Porcupine skulls Photo credit Blair Alexander .JPG

To be “in community” with her people might look different to different people, she said. But for Pettibon, it’s meant going to Indigenous ceremonies and events, learning the Lushootseed language and tribal histories, and surrounding herself with Native people. Doing that was easier before the COVID-19 pandemic, she said, which is when she was actively making connections. But the pandemic also gave her time and space to really slow down and focus on her art — and it gave her the confidence and desire to make Plain to Sea a full-time business.

Though Pettibon’s ties to her roots came later in life, she was raised in a crafty and creative family. Some of the beads she uses in her jewelry were inherited from her grandmother, and it was her cousin who first taught her how to flat-stitch beads. As a child, her parents fostered artful expression, so she was always coloring and making things with her hands.

“My parents had a lot of books, and I would always see if I could make what was in the books on my own, without having any guidance, and I would come up with my own way of doing things,” she said. “My parents always praised that. They gave me the confidence to stick to it. And my mom was so resourceful. Instead of buying something, she’d say, ‘I bet we could make that.’ Like, we’re special, too; we can make things.”

Montana Rainbow

As an artist, Pettibon hopes her work brings positivity and happiness into the world, making people feel good when they see and wear her jewelry. Her ability to work creatively feeds her soul, whether that’s found in making jewelry, painting, cooking, baking, or creating with other media.

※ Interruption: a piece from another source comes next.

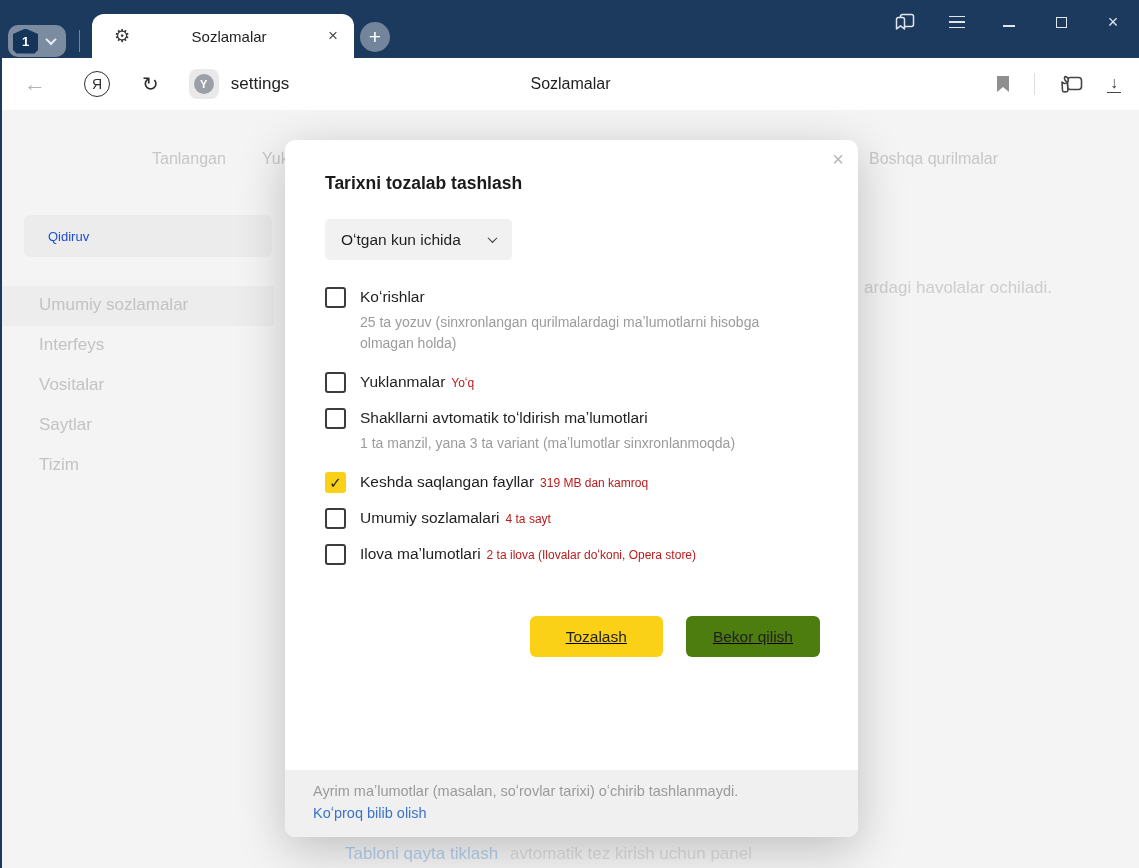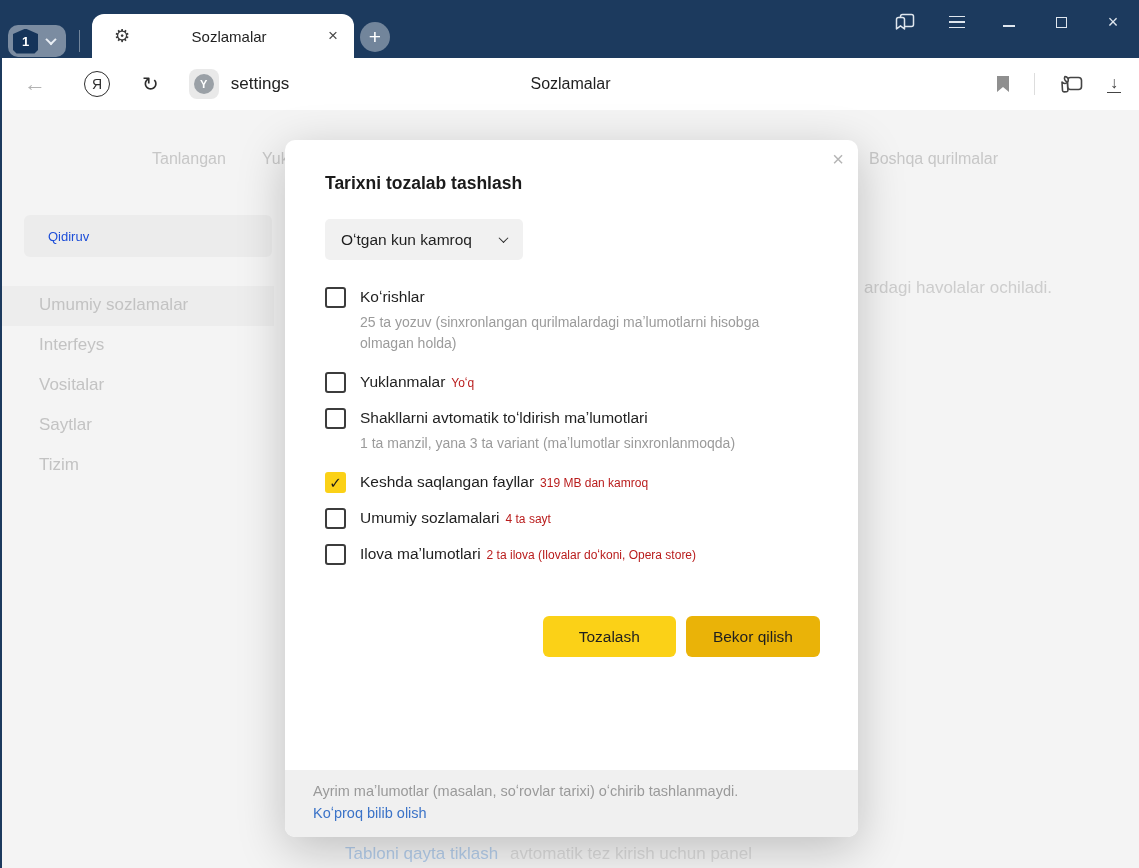"Oʻtgan kun kamroq" span.sel-val { text: kamroq -> ichida }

When asked whether making art helps her feel connected to her cultures, she said, “The experience of selling it does, in a sense. Being an Indigenous person, it’s more than making things that are traditional designs — it’s those connections you have with people. … It’s healing for me to make jewelry. The part that connects me to my culture is those experiences with others, even if the person buying it isn’t Indigenous. At that point, I’m doing something that’s even more Indigenous — I’m having a direct connection.”